*Written for Hudson Valley Magazine
Picnics are deeply ingrained in the American psyche precisely because they pair perfectly with so many of our leisurely cultural touchstones; a road trip, a Little League game, or a date in the park would fall flat without time spent on a blanket in the grass with food. That being understood, the tradition could benefit from a touch of grace. While nostalgia for the Oscar Mayer bologna and Wonder Bread of childhood has its place, if you aren’t reaching further you are likely coming up short. Fortunately, we have some history and tips that will help you fulfill your picnic potential.
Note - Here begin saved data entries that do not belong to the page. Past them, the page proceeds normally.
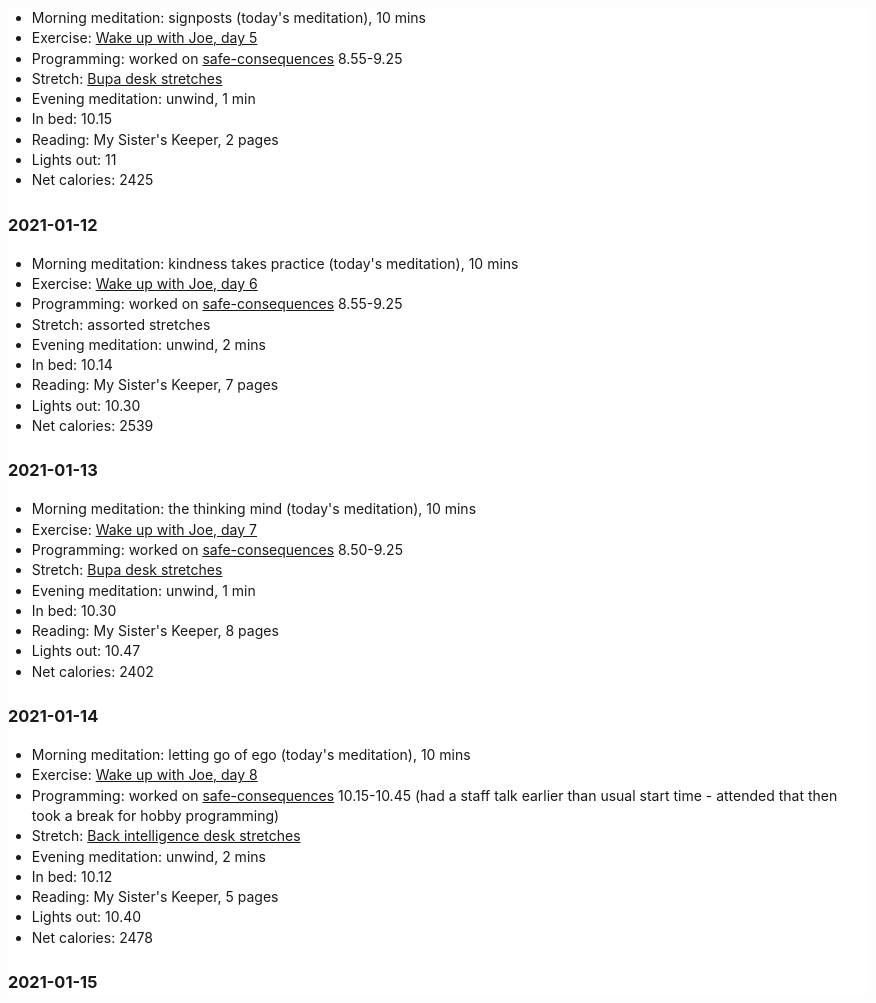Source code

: * Morning meditation: signposts (today's meditation), 10 mins
* Exercise: [Wake up with Joe, day 5](https://www.youtube.com/watch?v=ZypH3TwWDew)
* Programming: worked on [safe-consequences](https://github.com/mattgallagher92/safe-consequences) 8.55-9.25
* Stretch: [Bupa desk stretches](https://www.bupa.co.uk/newsroom/ourviews/desk-stretches)
* Evening meditation: unwind, 1 min
* In bed: 10.15
* Reading: My Sister's Keeper, 2 pages
* Lights out: 11
* Net calories: 2425

### 2021-01-12

* Morning meditation: kindness takes practice (today's meditation), 10 mins
* Exercise: [Wake up with Joe, day 6](https://www.youtube.com/watch?v=MGR-1qheQdg)
* Programming: worked on [safe-consequences](https://github.com/mattgallagher92/safe-consequences) 8.55-9.25
* Stretch: assorted stretches
* Evening meditation: unwind, 2 mins
* In bed: 10.14
* Reading: My Sister's Keeper, 7 pages
* Lights out: 10.30
* Net calories: 2539

### 2021-01-13

* Morning meditation: the thinking mind (today's meditation), 10 mins
* Exercise: [Wake up with Joe, day 7](https://www.youtube.com/watch?v=hQT3RIB0VR4)
* Programming: worked on [safe-consequences](https://github.com/mattgallagher92/safe-consequences) 8.50-9.25
* Stretch: [Bupa desk stretches](https://www.bupa.co.uk/newsroom/ourviews/desk-stretches)
* Evening meditation: unwind, 1 min
* In bed: 10.30
* Reading: My Sister's Keeper, 8 pages
* Lights out: 10.47
* Net calories: 2402

### 2021-01-14

* Morning meditation: letting go of ego (today's meditation), 10 mins
* Exercise: [Wake up with Joe, day 8](https://www.youtube.com/watch?v=8ykDQBHSaaQ)
* Programming: worked on [safe-consequences](https://github.com/mattgallagher92/safe-consequences) 10.15-10.45 (had a staff talk earlier than usual start time - attended that then took a break for hobby programming)
* Stretch: [Back intelligence desk stretches](https://backintelligence.com/desk-stretches/)
* Evening meditation: unwind, 2 mins
* In bed: 10.12
* Reading: My Sister's Keeper, 5 pages
* Lights out: 10.40
* Net calories: 2478

### 2021-01-15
Eating outside with our hands has been in style since humans developed opposable thumbs. The original predecessor of the word “picnic,” however, first appears in 1692 as “pique-nique” (piquermeaning pick and niquer meaning a small thing) in the old French text, Origines de La Langue Française de Ménage. It describes bring-your-own-wine or potluck events held in French gourmand circles. Throughout the 18th century, people began using “pique-a-niche” to mean “pick-a-place” where friends and family could gather outside to eat and enjoy nature. The English word picnic was commonly used in England by the early 1800s and by 1861, when Mrs. Beeton’s Book of Household Management was published, the Victorian Age had clearly added its pomp. Mrs. Beeton prescribes fine linens, crystals, roast duck, and a selection of brandies and beers for starters. Americans adopted the common use of the word around the mid-1800s as well, and took a decidedly more approachable tack.
The first to show us how it was done was our Valley’s own Thomas Cole, whose 1848 painting A Pic-Nic Party depicts people lazing around on blankets under a tree by the river in some splendid valley location; one group is being serenaded by a man playing guitar, while elsewhere a couple pours wine and grabs food from a basket. Terry Carbone, a curator at the Brooklyn Museum, where the painting is displayed, explains that Cole “emphasized the sustenance that nature offers to people.”
We imagine Cole’s scene to have included, in addition to wine, some wild berries and simple meats and cheeses. For guidance on those sorts of delectations we turned to Mona Talbott, of Talbott & Arding Cheese and Provisions in Hudson, whose enthusiasm and expertise for picnicking is hard to match: Her 50th birthday party was a picnic for 75. The invitations were prints of the aforementioned painting by Cole. She is the proud owner of a collection of beautiful Shaker picnic hampers in which she carries her food, along with real plates and cloth napkins to add weight to informal picnic occasions. When it comes to the food, she explains, “Picnics are so much about the senses; you have the beautiful sunlight, the wind in the trees…you don’t want to just chow down on a sandwich.”
Talbott recommends starting with the right cheese. Her shop’s “Peggy” is a small format (8 oz) Camembert-style cheese with a bloomy white rind. She recommends pairing that with some of their house-made caraway rye crackers, some trout or salmon rillettes or chicken liver pâté, or some of their house-made, English-style tomato relish, rounded out with assorted pickles and seasonal fruits — cherries or berries in the early season, and pears and grapes in the late season. For dessert she recommends chocolates or cookies, as “a piece of cake would be too clumsy.” She claims that picnicking can be a better experience than eating at Michelin-starred restaurants; following her recommendations, we can hardly disagree.
Photo courtesy of Beacon Pantry
Stacey Penlon of Beacon Pantry, who supplies provisions for guided picnics run by Hudson Valley Bucket List, recommends a similar format: “We like to recommend one or two cheeses, a dried salami or sliced prosciutto, a spread such as tomato bruschetta, and olive tapenade. Finished off with a crusty baguette and a bite or two of something sweet, and you have the perfect informal picnic.”
If you don’t feel like doing the shopping, order a Picnic Platter from The Cuckoo’s Nest in Albany. The savory assortment includes salty crackers with creamy pimento cheese; smooth peanut hummus; sweet watermelon chunks; sharp, vinegar-laden deviled eggs; and smoky grilled chicken wings (the fried chicken version replaces the grilled at brunch time).